» Items from a collection:
● ● ● ● ●
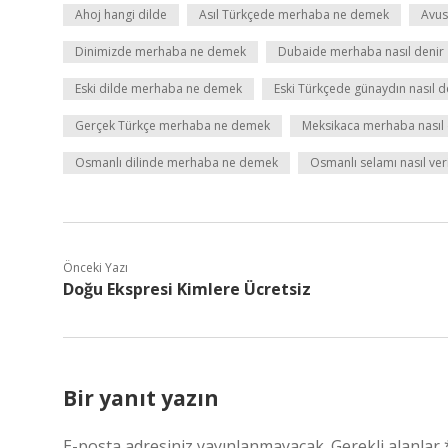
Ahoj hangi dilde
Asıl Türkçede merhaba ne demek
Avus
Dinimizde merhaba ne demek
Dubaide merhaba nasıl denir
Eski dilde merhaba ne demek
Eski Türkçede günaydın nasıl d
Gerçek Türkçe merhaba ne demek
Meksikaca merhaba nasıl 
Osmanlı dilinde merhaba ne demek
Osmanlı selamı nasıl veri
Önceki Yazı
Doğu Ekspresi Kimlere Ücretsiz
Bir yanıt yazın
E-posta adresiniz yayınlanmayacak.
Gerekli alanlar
● ● ● ● ●
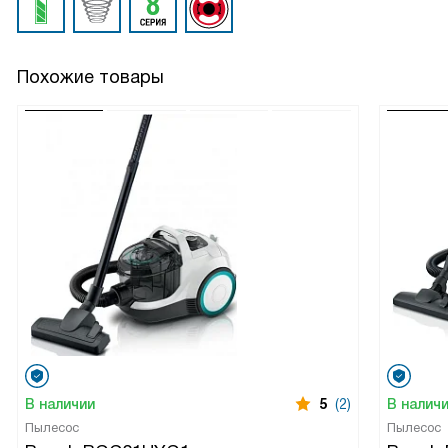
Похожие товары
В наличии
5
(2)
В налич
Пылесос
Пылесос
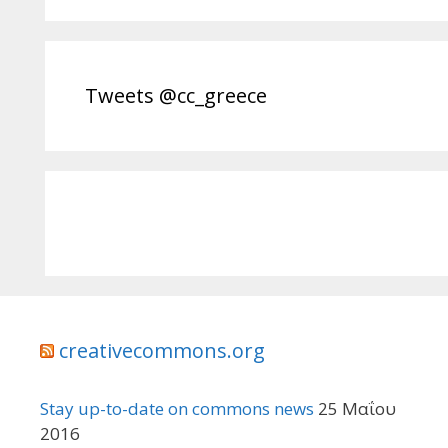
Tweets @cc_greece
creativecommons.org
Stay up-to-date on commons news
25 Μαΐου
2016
● ● ● ● ●
» TASK DIRECTIONS: Identify every line in the items above that contains the string "Osmanlı", and copy each of those lines in full; treat uppercase and lowercase letters as different.

» OUTPUT FOR THIS TASK:
Osmanlı dilinde merhaba ne demek
Osmanlı selamı nasıl veri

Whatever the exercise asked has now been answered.